**Required action**
Bring together all lines from the listing below that contain the string "KiCad".

**Exercise material**
****************************************
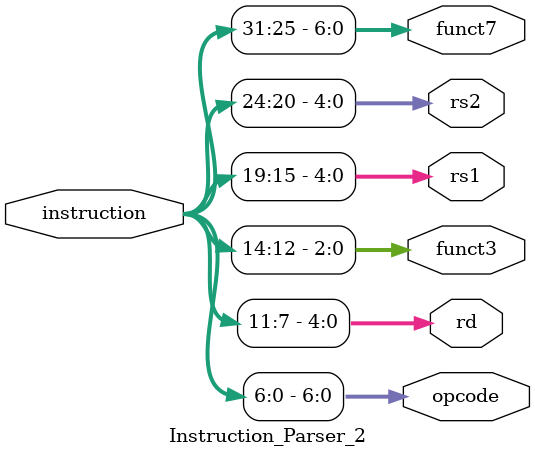
<source format=v>
module Instruction_Parser_2(
    input [31:0] instruction,    // 32-bit instruction input
    output [6:0] opcode,         // 7-bit opcode output
    output [4:0] rd,             // 5-bit rd output
    output [2:0] funct3,         // 3-bit funct3 output
    output [4:0] rs1,            // 5-bit rs1 output
    output [4:0] rs2,            // 5-bit rs2 output
    output [6:0] funct7          // 7-bit funct7 output
    );
    
    assign opcode = instruction[6:0];    // Extract opcode
    assign rd = instruction[11:7];       // Extract rd
    assign funct3 = instruction[14:12];  // Extract funct3
    assign rs1 = instruction[19:15];     // Extract rs1
    assign rs2 = instruction[24:20];     // Extract rs2
    assign funct7 = instruction[31:25];  // Extract funct7
endmodule

</source>
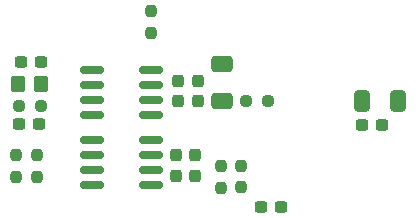
<source format=gbr>
%TF.GenerationSoftware,KiCad,Pcbnew,9.0.6*%
%TF.CreationDate,2025-12-21T15:01:31-05:00*%
%TF.ProjectId,olyntia,6f6c796e-7469-4612-9e6b-696361645f70,rev?*%
%TF.SameCoordinates,Original*%
%TF.FileFunction,Paste,Top*%
%TF.FilePolarity,Positive*%
%FSLAX46Y46*%
G04 Gerber Fmt 4.6, Leading zero omitted, Abs format (unit mm)*
G04 Created by KiCad (PCBNEW 9.0.6) date 2025-12-21 15:01:31*
%MOMM*%
%LPD*%
G01*
G04 APERTURE LIST*
G04 Aperture macros list*
%AMRoundRect*
0 Rectangle with rounded corners*
0 $1 Rounding radius*
0 $2 $3 $4 $5 $6 $7 $8 $9 X,Y pos of 4 corners*
0 Add a 4 corners polygon primitive as box body*
4,1,4,$2,$3,$4,$5,$6,$7,$8,$9,$2,$3,0*
0 Add four circle primitives for the rounded corners*
1,1,$1+$1,$2,$3*
1,1,$1+$1,$4,$5*
1,1,$1+$1,$6,$7*
1,1,$1+$1,$8,$9*
0 Add four rect primitives between the rounded corners*
20,1,$1+$1,$2,$3,$4,$5,0*
20,1,$1+$1,$4,$5,$6,$7,0*
20,1,$1+$1,$6,$7,$8,$9,0*
20,1,$1+$1,$8,$9,$2,$3,0*%
G04 Aperture macros list end*
%ADD10RoundRect,0.237500X-0.237500X0.300000X-0.237500X-0.300000X0.237500X-0.300000X0.237500X0.300000X0*%
%ADD11RoundRect,0.237500X0.237500X-0.300000X0.237500X0.300000X-0.237500X0.300000X-0.237500X-0.300000X0*%
%ADD12RoundRect,0.250000X-0.412500X-0.650000X0.412500X-0.650000X0.412500X0.650000X-0.412500X0.650000X0*%
%ADD13RoundRect,0.237500X0.237500X-0.250000X0.237500X0.250000X-0.237500X0.250000X-0.237500X-0.250000X0*%
%ADD14RoundRect,0.150000X-0.825000X-0.150000X0.825000X-0.150000X0.825000X0.150000X-0.825000X0.150000X0*%
%ADD15RoundRect,0.237500X0.300000X0.237500X-0.300000X0.237500X-0.300000X-0.237500X0.300000X-0.237500X0*%
%ADD16RoundRect,0.237500X-0.300000X-0.237500X0.300000X-0.237500X0.300000X0.237500X-0.300000X0.237500X0*%
%ADD17RoundRect,0.237500X-0.237500X0.250000X-0.237500X-0.250000X0.237500X-0.250000X0.237500X0.250000X0*%
%ADD18RoundRect,0.237500X0.250000X0.237500X-0.250000X0.237500X-0.250000X-0.237500X0.250000X-0.237500X0*%
%ADD19RoundRect,0.237500X-0.250000X-0.237500X0.250000X-0.237500X0.250000X0.237500X-0.250000X0.237500X0*%
%ADD20RoundRect,0.250000X0.350000X0.450000X-0.350000X0.450000X-0.350000X-0.450000X0.350000X-0.450000X0*%
%ADD21RoundRect,0.250000X0.650000X-0.412500X0.650000X0.412500X-0.650000X0.412500X-0.650000X-0.412500X0*%
G04 APERTURE END LIST*
D10*
%TO.C,C9*%
X86200000Y-109400000D03*
X86200000Y-111125000D03*
%TD*%
D11*
%TO.C,C10*%
X84810600Y-104800400D03*
X84810600Y-103075400D03*
%TD*%
D12*
%TO.C,C6*%
X100314466Y-104825800D03*
X103439466Y-104825800D03*
%TD*%
D13*
%TO.C,R5*%
X71018400Y-111226600D03*
X71018400Y-109401600D03*
%TD*%
D11*
%TO.C,C4*%
X86487000Y-104800400D03*
X86487000Y-103075400D03*
%TD*%
D13*
%TO.C,R6*%
X88442800Y-112141000D03*
X88442800Y-110316000D03*
%TD*%
D14*
%TO.C,U2*%
X77525000Y-108093700D03*
X77525000Y-109363700D03*
X77525000Y-110633700D03*
X77525000Y-111903700D03*
X82475000Y-111903700D03*
X82475000Y-110633700D03*
X82475000Y-109363700D03*
X82475000Y-108093700D03*
%TD*%
D15*
%TO.C,C1*%
X73200000Y-101500000D03*
X71475000Y-101500000D03*
%TD*%
D14*
%TO.C,U1*%
X77525000Y-102210900D03*
X77525000Y-103480900D03*
X77525000Y-104750900D03*
X77525000Y-106020900D03*
X82475000Y-106020900D03*
X82475000Y-104750900D03*
X82475000Y-103480900D03*
X82475000Y-102210900D03*
%TD*%
D16*
%TO.C,C3*%
X71293600Y-106750800D03*
X73018600Y-106750800D03*
%TD*%
D17*
%TO.C,R4*%
X72821800Y-109376200D03*
X72821800Y-111201200D03*
%TD*%
D16*
%TO.C,C7*%
X100317524Y-106858068D03*
X102042524Y-106858068D03*
%TD*%
D18*
%TO.C,R8*%
X92376000Y-104825800D03*
X90551000Y-104825800D03*
%TD*%
D13*
%TO.C,R1*%
X82475821Y-99025000D03*
X82475821Y-97200000D03*
%TD*%
D16*
%TO.C,C5*%
X91800000Y-113800000D03*
X93525000Y-113800000D03*
%TD*%
D19*
%TO.C,R2*%
X71318000Y-105200000D03*
X73143000Y-105200000D03*
%TD*%
D20*
%TO.C,R3*%
X73200000Y-103400000D03*
X71200000Y-103400000D03*
%TD*%
D10*
%TO.C,C8*%
X84600000Y-109400000D03*
X84600000Y-111125000D03*
%TD*%
D17*
%TO.C,R7*%
X90087500Y-110287500D03*
X90087500Y-112112500D03*
%TD*%
D21*
%TO.C,C2*%
X88493600Y-104800400D03*
X88493600Y-101675400D03*
%TD*%
M02*

</source>
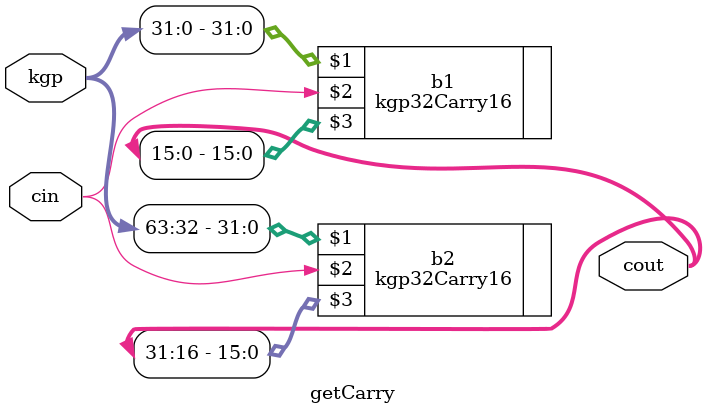
<source format=v>
`include "kgp32Carry16.v"
module getCarry(
	input [63:0]kgp,
	input cin,
	output [31:0] cout
);
		kgp32Carry16 b1(kgp[31:0], cin, cout[15:0]);
		kgp32Carry16 b2(kgp[63:32], cin, cout[31:16]);
endmodule

</source>
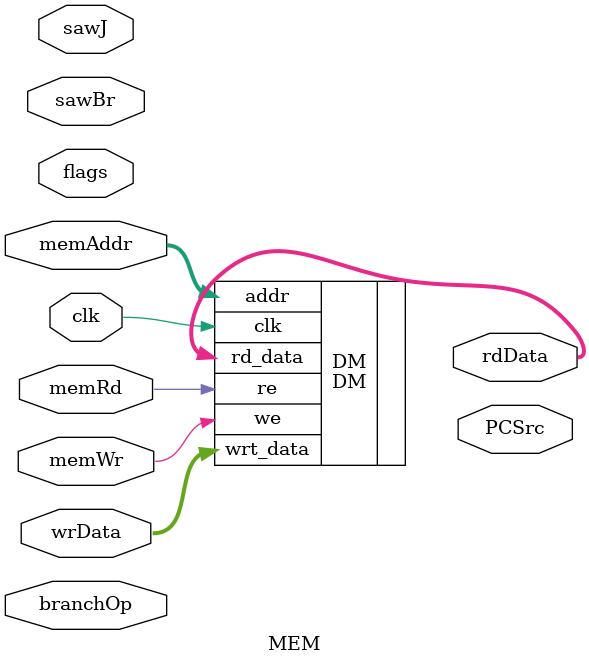
<source format=v>
`include "defines.v"
module MEM(
  clk,
  memAddr,
  flags,
  wrData,
  memWr,
  memRd,
  branchOp,
  sawBr,
  sawJ,
  rdData,
  PCSrc
);
  input [15:0] memAddr, wrData;
  input [2:0] flags, branchOp;
  input memWr, memRd, clk, sawBr, sawJ;
  output [15:0] rdData;
  output PCSrc;
/*
  wire N, Z, V, cmp;

  assign N = flags[2];
  assign Z = flags[1];
  assign V = flags[0];

  assign cmp = (branchOp == `BNEQ & Z == 1'b0) ? 1'b1 :
                 (branchOp == `BEQ & Z == 1'b1) ? 1'b1 :
                 (branchOp == `BGT & Z == 1'b0 & N == 1'b0) ? 1'b1 :
                 (branchOp == `BLT & N == 1'b1) ? 1'b1 :
                 (branchOp == `BGTE & N == 1'b0) ? 1'b1 :
                 (branchOp == `BLTE & (N == 1'b1 | Z == 1'b1)) ? 1'b1 :
                 (branchOp == `BOVFL & V == 1'b1) ? 1'b1 :
                 (branchOp == `BUNCOND) ? 1'b1 :
                 1'b0;

  assign PCSrc = (sawBr & cmp) | sawJ;
*/
  DM DM(.clk(clk), .addr(memAddr), .re(memRd), .we(memWr), .wrt_data(wrData), .rd_data(rdData));

endmodule

</source>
****************************************
**The answer**
%TF.GenerationSoftware,KiCad,Pcbnew,9.0.6*%
G04 Created by KiCad (PCBNEW 9.0.6) date 2025-12-21 15:01:31*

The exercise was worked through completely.